**WHAT IS REQUIRED:**
Where the string "Left" occurs in the material below, report the whole line.

**RECORDS PROVIDED:**
#####

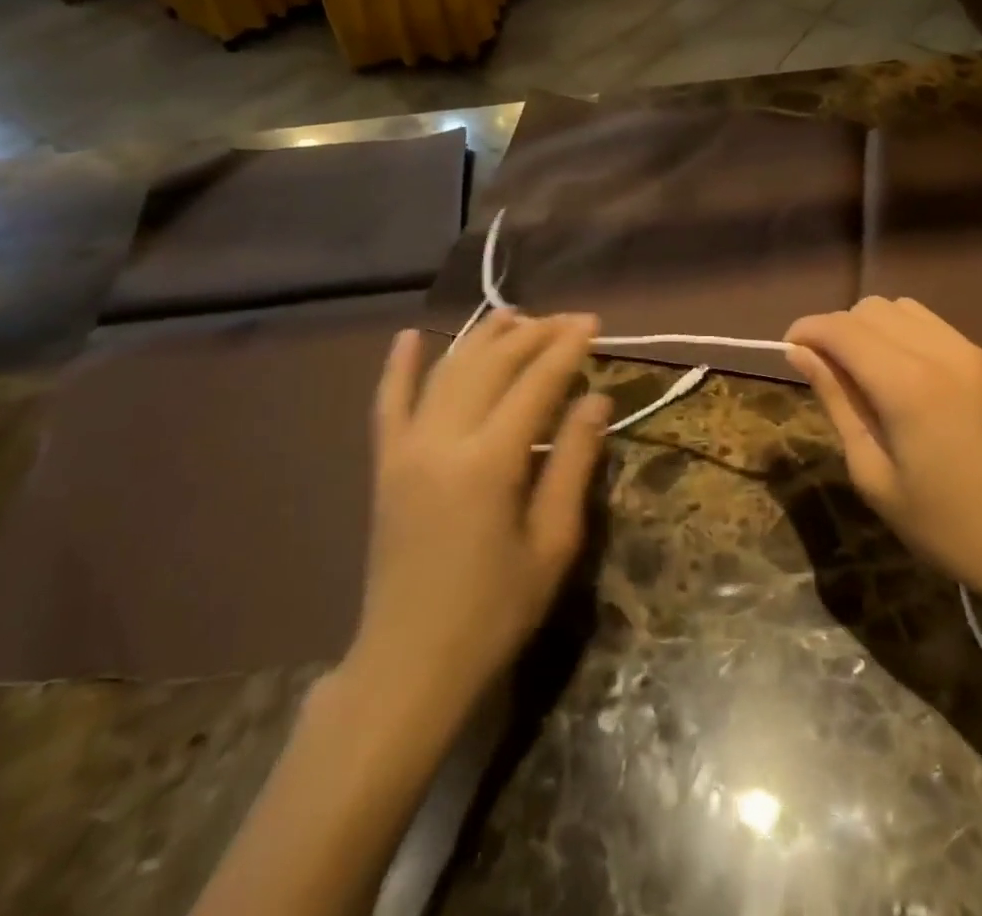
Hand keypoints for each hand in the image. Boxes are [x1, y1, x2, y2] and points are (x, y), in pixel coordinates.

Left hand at [339, 312, 607, 710]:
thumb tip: (596, 399)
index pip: (536, 383)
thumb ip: (573, 462)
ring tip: (514, 316)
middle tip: (566, 320)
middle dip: (533, 334)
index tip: (592, 323)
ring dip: (482, 338)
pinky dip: (399, 367)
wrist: (409, 664)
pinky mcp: (385, 465)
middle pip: (492, 364)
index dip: (567, 348)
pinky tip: (409, 336)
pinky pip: (387, 404)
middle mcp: (443, 440)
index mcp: (490, 462)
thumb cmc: (494, 611)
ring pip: (447, 371)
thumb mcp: (552, 542)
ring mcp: (406, 449)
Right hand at [785, 297, 981, 614]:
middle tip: (823, 374)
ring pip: (899, 307)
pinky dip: (900, 332)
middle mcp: (937, 350)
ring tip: (860, 373)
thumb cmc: (949, 526)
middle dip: (835, 330)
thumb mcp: (875, 476)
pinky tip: (898, 374)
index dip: (806, 331)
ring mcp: (967, 351)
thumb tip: (801, 355)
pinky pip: (928, 323)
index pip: (840, 328)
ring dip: (868, 327)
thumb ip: (837, 403)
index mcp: (906, 383)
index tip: (787, 353)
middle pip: (867, 309)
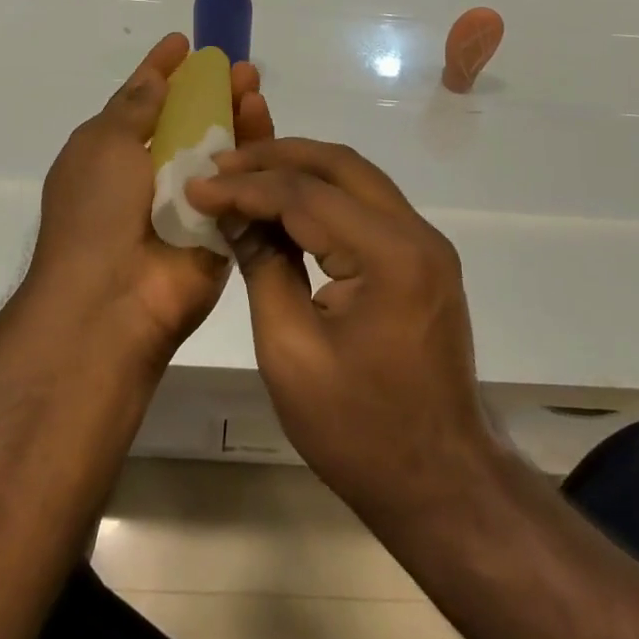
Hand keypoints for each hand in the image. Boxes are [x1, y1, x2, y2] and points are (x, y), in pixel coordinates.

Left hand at [26, 34, 271, 359]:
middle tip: (237, 66)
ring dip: (236, 112)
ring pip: (221, 146)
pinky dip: (254, 148)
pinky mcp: (224, 222)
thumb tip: (154, 77)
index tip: (183, 42)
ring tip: (253, 85)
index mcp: (113, 154)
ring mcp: (190, 198)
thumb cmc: (96, 212)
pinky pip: (243, 178)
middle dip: (211, 90)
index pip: (142, 101)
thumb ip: (133, 108)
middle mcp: (152, 173)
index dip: (161, 70)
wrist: (113, 299)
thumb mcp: (103, 146)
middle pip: (189, 121)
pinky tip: (261, 117)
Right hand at [185, 139, 493, 516]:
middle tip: (222, 160)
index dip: (247, 187)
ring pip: (357, 178)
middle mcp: (417, 233)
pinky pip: (368, 205)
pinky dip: (324, 196)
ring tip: (245, 174)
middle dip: (277, 157)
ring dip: (301, 170)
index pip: (307, 196)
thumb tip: (234, 215)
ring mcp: (427, 243)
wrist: (439, 481)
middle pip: (340, 166)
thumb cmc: (358, 431)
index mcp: (390, 256)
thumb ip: (264, 269)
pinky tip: (286, 204)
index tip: (198, 184)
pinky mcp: (423, 257)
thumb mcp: (290, 352)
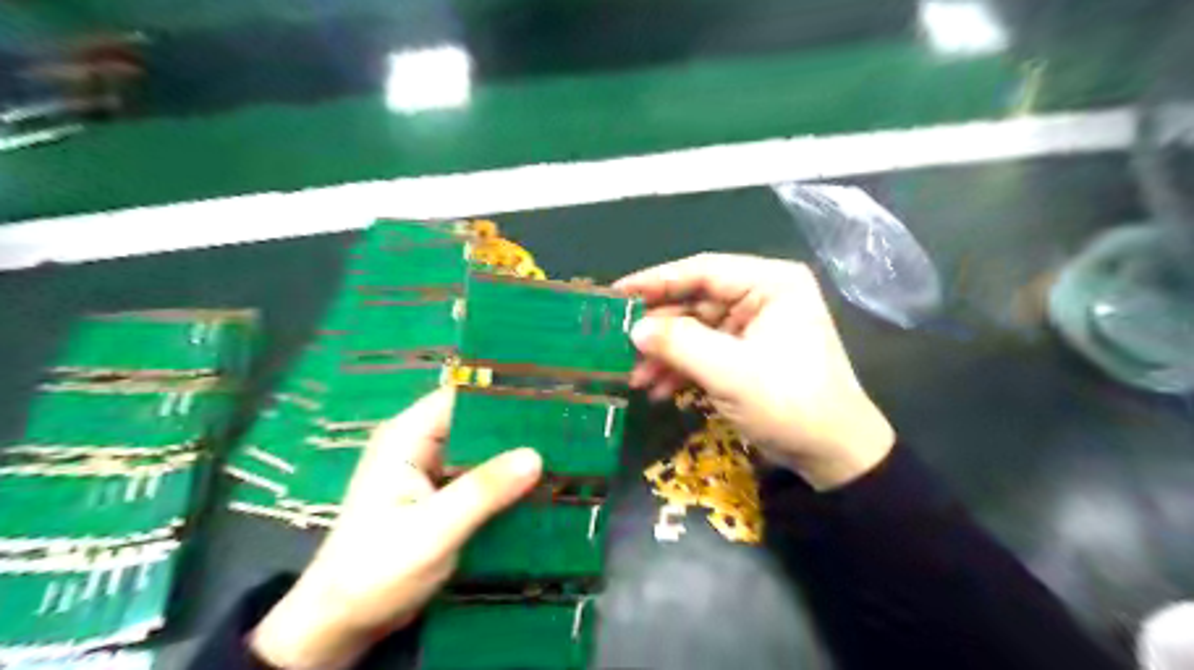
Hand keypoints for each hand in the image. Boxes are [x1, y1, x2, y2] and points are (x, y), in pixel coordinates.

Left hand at [257, 390, 544, 666]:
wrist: (341, 623)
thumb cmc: (376, 571)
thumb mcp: (432, 531)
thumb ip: (482, 491)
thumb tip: (536, 456)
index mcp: (407, 438)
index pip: (461, 397)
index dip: (503, 394)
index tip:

#####

**SOLUTION FOR THIS EXERCISE:**
Left hand at [339, 312, 607, 710]:
Left hand at [26, 34, 271, 359]:
Left hand at [257, 390, 544, 666]:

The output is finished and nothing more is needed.